Complaints, comments, criticisms and compliments can be sent to  peter@lowry.me

Go angry into the night.

Tuesday, October 22nd, 2019

Canada went to bed angry last night; a failed decision behind us. We had bought into distrust and grievance and discord. We set aside our normal fairness and caring. Greed seemed to be the only compromise. It was a failure in leadership and trust. The next election is not in four years but anytime that there might be an advantage.

Some of Quebec’s francophones gave the rest of us Canadians the finger last night. They chose to send a group of separatist Bloc Québécois members to parliament—but not to contribute to the common good. Thankfully, they did not win the balance of power.

The harshness of the Prairie choices was a more critical critique of confederation. And the failure of the greens to grow and to take their commitments to parliament spells continued conflict over pipelines.

But Jason Kenney in Alberta has to realize that by failing to address his anger in parliament, he is but a dog barking in the night.

Conservative leader Andrew Scheer can take off his clown make-up and let his party stew over his poor leadership. When is the safe time to replace him?
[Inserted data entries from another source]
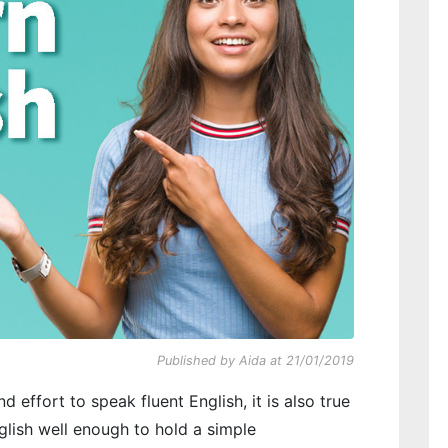
Published by Aida at 21/01/2019
nd effort to speak fluent English, it is also true
glish well enough to hold a simple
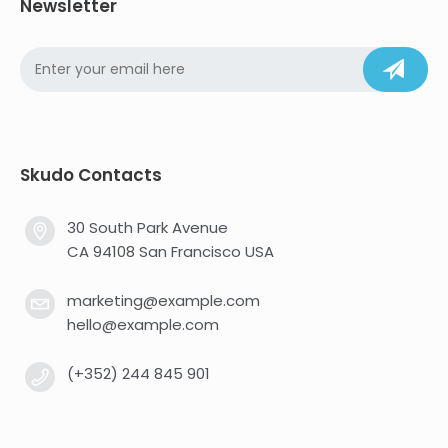
Newsletter
Skudo Contacts
30 South Park Avenue
CA 94108 San Francisco USA
marketing@example.com
hello@example.com
(+352) 244 845 901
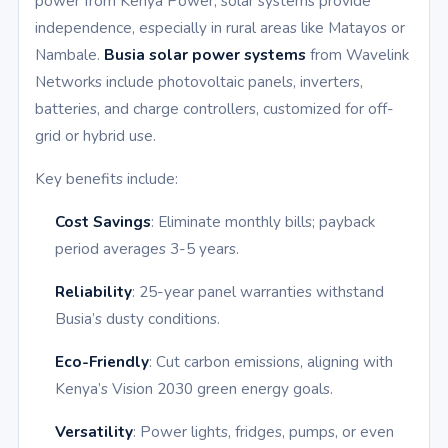
power from Kenya Power, solar systems provide
independence, especially in rural areas like Matayos or
Nambale.
Busia solar power systems
from Wavelink
Networks include photovoltaic panels, inverters,
batteries, and charge controllers, customized for off-
grid or hybrid use.
Key benefits include:
Cost Savings
: Eliminate monthly bills; payback
period averages 3-5 years.
Reliability
: 25-year panel warranties withstand
Busia’s dusty conditions.
Eco-Friendly
: Cut carbon emissions, aligning with
Kenya’s Vision 2030 green energy goals.
Versatility
: Power lights, fridges, pumps, or even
Jagmeet Singh and his NDP took their losses but retained party status and can offer the support the liberals need to govern. Maybe the NDP will end up with a direction after all.

And the liberals suffer from the same dilemma. Justin Trudeau has much to learn about politics, political parties and leadership. The difference might be that he is still teachable.

But he let us down here in the catbird seat in Ontario. Once again, we had a winnable candidate, we had the skills and we had the desire to win and the party let us down. There were important lessons learned in Milton. Political campaigns do not start when the writ comes down. They start the day after the last campaign.